• [INSTRUCTIONS TO FOLLOW] Output exactly the lines from the line that has "Fig. 6. The" through the last line of the data below, with no pictures.

Saved entries:

++++

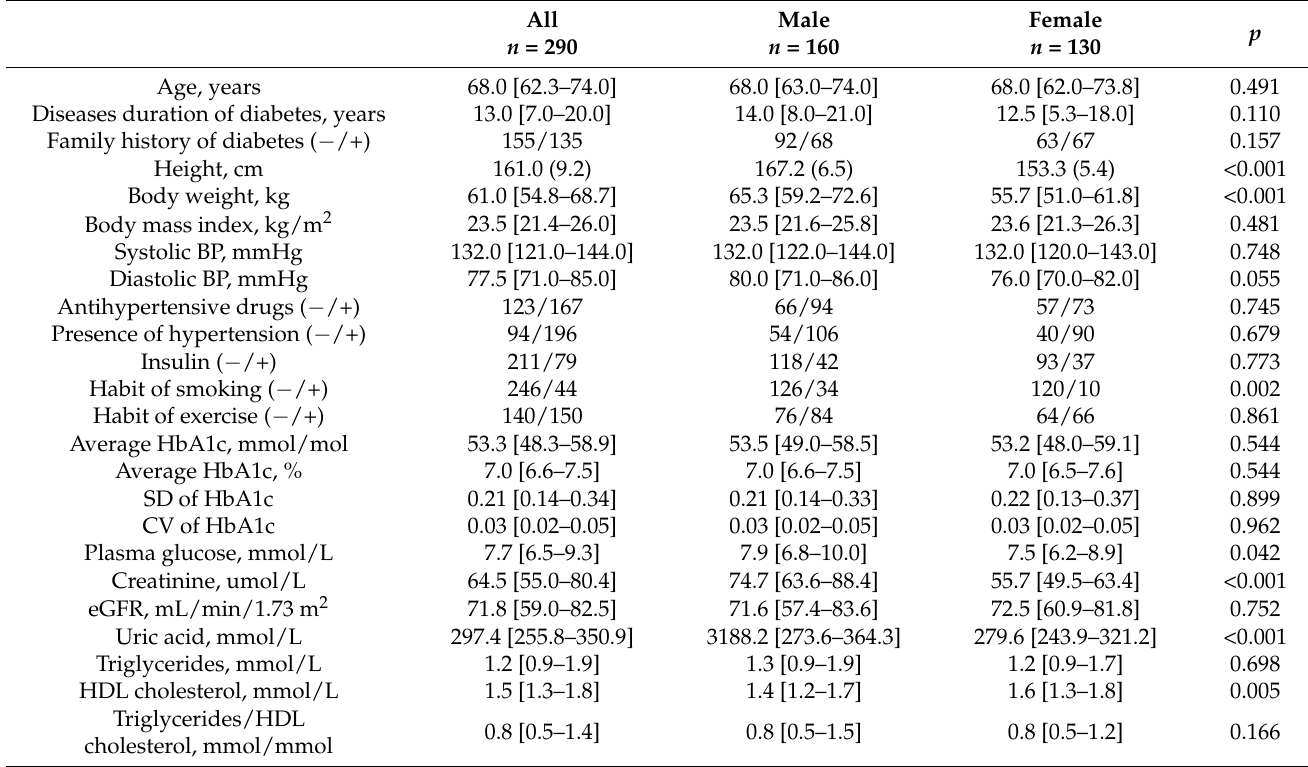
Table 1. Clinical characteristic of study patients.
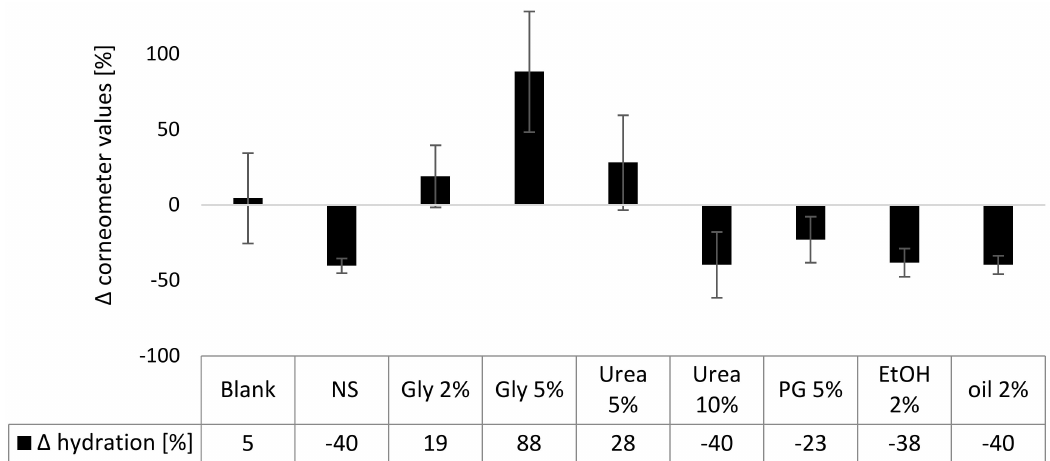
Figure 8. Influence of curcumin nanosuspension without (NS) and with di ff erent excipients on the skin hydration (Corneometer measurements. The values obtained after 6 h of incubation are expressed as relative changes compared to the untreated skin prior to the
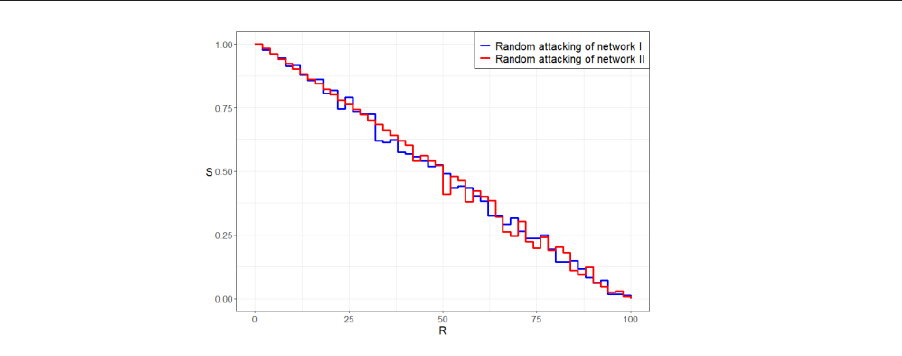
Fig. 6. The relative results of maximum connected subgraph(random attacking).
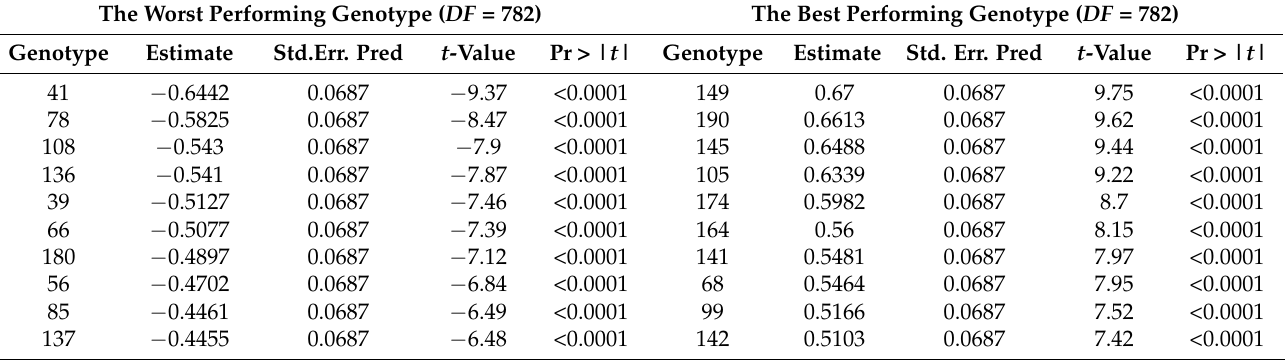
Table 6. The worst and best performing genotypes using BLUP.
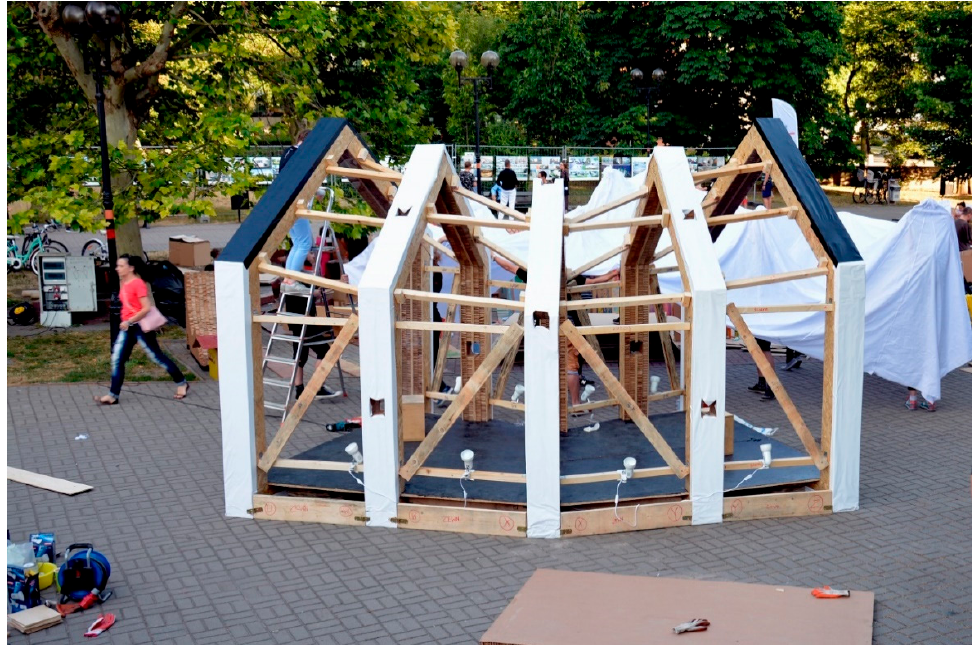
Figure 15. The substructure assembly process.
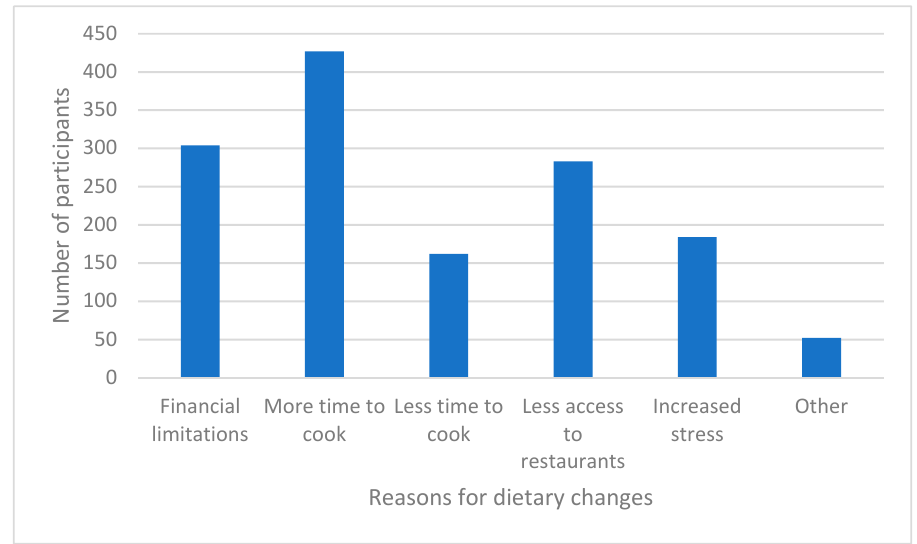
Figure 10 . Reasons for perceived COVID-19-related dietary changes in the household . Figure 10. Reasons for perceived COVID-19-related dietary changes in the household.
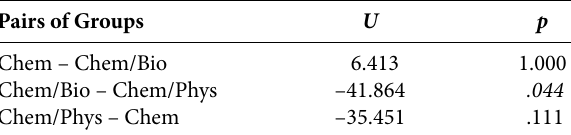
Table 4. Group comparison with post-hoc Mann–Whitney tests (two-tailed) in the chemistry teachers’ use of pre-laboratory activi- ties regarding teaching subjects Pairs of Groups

++++

• [FINAL ANSWER]
Fig. 6. The relative results of maximum connected subgraph(random attacking).
Table 6. The worst and best performing genotypes using BLUP.
Figure 15. The substructure assembly process.
Figure 10 . Reasons for perceived COVID-19-related dietary changes in the household . Figure 10. Reasons for perceived COVID-19-related dietary changes in the household.
Table 4. Group comparison with post-hoc Mann–Whitney tests (two-tailed) in the chemistry teachers’ use of pre-laboratory activi- ties regarding teaching subjects Pairs of Groups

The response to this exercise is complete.